Selected excerpt ::
******

Fell in the Lake District, Cumbria, England

Yoke is a fell in the Lake District in Cumbria, England. It has a height of 706 m and is situated in the far eastern sector of the national park, 6+1/2 km ENE of the town of Ambleside. Yoke is the southern extremity of the long ridge that runs southwards from the fell of High Street. Yoke’s name is believed to be derived from the Old English language word geoc which is similar to the German word joch meaning mountain ridge.

==Ascents==
Yoke is not known to Lake District writers as one of the most attractive fells but it is climbed frequently as part of the Kentmere Horseshoe, a 19 km walk with 1100 m of ascent that starts and finishes in the village of Kentmere and takes in the other fells of Kentmere Pike, Harter Fell, Mardale Ill Bell, High Street, Thornthwaite Crag, Froswick and Ill Bell. Most common direct ascents go via the summit of the Garburn Pass (Byway open to all traffic), which can be reached either from Kentmere or Troutbeck. At the top of the pass the walker turns northwards following a wall over initial boggy ground to reach the summit of the fell. Some repair work has been done on these southern slopes of Yoke to address the problem of footpath erosion

==Topography==
Yoke’s most interesting topographic feature is Rainsborrow Crag on the Kentmere side of the fell. This is a 300 m precipice which falls away to the valley floor; the crags have attracted top rock climbers. The little known Rainsborrow Tarn stands on the edge of the crags. It is possible that the Roman road between Ambleside and Penrith came over the slopes of Yoke: old maps have shown short stretches marked “roman road” on the fell. Yoke shows signs of former quarrying on both its Troutbeck and Kentmere flanks.

******

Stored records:
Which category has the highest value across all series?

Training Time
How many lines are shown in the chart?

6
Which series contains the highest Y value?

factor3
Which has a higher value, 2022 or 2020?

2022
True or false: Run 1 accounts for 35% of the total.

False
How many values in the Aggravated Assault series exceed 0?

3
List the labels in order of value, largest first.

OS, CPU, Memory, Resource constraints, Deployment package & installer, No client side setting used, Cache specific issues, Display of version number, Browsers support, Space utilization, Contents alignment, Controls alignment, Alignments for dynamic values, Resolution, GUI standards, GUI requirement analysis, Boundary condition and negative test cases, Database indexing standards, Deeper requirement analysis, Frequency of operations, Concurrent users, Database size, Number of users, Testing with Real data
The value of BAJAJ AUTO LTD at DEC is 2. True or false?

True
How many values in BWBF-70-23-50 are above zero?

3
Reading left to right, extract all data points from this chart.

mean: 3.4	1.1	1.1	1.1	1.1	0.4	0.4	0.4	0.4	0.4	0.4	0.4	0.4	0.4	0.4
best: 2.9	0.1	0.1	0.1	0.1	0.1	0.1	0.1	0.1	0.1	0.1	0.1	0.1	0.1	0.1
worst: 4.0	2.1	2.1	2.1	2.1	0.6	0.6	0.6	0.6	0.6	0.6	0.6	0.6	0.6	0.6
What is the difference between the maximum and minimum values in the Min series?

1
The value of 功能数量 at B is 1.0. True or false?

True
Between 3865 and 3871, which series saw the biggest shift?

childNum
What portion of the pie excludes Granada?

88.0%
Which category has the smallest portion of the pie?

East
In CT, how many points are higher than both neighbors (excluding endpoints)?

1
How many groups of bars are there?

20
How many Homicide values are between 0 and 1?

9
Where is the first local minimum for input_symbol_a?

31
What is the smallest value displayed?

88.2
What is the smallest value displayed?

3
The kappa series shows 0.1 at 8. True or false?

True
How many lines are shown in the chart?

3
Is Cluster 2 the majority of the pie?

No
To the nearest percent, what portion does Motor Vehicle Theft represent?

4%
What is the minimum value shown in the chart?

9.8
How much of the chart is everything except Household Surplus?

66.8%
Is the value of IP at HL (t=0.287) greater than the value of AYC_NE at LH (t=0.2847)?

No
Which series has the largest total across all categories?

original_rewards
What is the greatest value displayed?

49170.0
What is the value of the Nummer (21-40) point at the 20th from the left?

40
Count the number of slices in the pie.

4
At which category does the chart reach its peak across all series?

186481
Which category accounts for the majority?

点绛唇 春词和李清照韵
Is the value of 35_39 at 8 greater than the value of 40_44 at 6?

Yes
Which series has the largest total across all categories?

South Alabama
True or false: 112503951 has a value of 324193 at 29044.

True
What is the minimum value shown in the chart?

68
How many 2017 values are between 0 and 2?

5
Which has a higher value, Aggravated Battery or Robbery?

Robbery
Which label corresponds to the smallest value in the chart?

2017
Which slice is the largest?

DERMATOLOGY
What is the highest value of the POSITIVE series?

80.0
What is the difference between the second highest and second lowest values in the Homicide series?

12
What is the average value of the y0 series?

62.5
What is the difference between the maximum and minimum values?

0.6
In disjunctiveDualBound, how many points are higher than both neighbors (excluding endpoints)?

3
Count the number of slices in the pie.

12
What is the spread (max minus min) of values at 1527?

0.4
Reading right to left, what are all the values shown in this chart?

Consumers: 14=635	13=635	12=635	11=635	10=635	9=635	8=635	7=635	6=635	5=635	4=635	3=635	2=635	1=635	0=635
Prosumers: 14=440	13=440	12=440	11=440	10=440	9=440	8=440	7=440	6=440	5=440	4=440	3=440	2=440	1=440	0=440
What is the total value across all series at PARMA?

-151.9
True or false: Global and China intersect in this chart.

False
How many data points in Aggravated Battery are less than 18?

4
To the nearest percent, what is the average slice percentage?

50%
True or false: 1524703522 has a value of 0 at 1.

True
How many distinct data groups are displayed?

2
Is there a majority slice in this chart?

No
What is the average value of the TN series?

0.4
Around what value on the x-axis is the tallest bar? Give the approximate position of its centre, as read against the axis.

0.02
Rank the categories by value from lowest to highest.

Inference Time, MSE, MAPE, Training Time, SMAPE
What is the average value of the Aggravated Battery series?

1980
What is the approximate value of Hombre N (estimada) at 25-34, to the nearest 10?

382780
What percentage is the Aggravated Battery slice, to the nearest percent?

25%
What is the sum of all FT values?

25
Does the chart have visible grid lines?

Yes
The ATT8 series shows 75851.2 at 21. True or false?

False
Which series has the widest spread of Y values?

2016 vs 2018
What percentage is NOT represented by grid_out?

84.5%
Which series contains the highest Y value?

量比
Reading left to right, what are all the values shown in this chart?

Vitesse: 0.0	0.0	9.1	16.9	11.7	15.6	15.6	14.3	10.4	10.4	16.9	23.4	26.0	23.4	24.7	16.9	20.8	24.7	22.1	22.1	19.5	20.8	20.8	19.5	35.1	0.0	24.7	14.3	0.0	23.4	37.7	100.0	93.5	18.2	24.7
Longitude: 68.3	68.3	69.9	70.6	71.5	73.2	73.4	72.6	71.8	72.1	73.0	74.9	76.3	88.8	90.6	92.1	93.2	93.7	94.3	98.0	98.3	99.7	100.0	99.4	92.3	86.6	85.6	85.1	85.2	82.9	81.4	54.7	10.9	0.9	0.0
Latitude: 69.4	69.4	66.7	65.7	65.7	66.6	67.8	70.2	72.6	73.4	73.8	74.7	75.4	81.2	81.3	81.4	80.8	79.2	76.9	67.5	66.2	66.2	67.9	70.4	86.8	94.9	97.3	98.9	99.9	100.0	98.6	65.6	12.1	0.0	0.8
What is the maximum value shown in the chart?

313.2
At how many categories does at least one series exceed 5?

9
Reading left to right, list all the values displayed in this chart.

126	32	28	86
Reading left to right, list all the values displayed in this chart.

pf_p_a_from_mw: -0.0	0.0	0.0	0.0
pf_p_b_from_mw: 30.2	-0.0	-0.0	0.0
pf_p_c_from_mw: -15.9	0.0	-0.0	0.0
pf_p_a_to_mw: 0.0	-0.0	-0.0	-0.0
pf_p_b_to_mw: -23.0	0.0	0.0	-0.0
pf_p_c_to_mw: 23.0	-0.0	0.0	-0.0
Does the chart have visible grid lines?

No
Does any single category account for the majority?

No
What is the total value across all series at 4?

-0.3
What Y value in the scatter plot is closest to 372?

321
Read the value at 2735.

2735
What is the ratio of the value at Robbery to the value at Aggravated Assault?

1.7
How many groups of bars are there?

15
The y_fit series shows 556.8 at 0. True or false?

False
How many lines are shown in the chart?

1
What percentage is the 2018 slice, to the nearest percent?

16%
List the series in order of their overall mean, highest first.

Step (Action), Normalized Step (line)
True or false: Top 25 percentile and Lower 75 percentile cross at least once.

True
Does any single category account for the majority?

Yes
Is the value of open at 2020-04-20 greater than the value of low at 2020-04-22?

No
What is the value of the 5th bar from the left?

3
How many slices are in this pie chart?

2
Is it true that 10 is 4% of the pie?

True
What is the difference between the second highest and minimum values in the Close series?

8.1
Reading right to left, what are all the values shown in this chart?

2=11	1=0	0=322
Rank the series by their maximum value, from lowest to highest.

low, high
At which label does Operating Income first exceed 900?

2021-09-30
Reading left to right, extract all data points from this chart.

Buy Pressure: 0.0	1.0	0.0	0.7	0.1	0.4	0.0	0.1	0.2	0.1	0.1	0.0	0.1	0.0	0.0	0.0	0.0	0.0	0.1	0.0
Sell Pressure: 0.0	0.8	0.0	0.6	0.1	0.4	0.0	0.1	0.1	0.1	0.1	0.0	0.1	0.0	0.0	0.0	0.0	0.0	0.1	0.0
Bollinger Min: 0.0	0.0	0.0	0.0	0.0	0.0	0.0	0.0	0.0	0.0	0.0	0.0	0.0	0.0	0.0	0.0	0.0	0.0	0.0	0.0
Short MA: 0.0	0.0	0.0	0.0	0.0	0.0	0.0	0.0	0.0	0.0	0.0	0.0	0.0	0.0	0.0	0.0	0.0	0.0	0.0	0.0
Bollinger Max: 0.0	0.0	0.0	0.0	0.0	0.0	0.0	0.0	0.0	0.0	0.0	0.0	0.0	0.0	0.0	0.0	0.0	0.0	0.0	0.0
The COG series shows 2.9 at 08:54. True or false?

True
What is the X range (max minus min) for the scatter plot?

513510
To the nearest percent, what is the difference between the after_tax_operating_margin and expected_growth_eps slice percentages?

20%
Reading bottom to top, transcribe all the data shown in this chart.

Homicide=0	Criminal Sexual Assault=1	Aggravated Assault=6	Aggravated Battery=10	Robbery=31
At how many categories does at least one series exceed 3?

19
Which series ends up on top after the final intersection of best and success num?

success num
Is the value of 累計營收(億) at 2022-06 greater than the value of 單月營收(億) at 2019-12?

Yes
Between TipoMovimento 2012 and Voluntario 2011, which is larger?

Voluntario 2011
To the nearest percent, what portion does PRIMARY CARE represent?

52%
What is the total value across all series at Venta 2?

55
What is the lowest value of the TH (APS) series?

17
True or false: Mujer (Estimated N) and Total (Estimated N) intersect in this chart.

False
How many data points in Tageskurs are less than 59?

******

Problem set ::
[1] Name the other fells that the description of the fell Yoke says the Kentmere Horseshoe takes in.
[2] Write what follows the last sentence of the description of the fell Yoke.

Answers ::
[1] Kentmere Pike, Harter Fell, Mardale Ill Bell, High Street, Thornthwaite Crag, Froswick, Ill Bell

[2]
==Summit==
The view from the top of the fell takes in good views of Windermere and Morecambe Bay, although this view is better from a cairn 100 m to the south. There is also a good view of the higher fells to the west around Coniston, Langdale and beyond. The view north is obstructed by the higher fell of Ill Bell although the summit of High Street can just be seen. Kentmere Reservoir can be viewed by walking 150 m north-east of the summit to the top of Star Crag.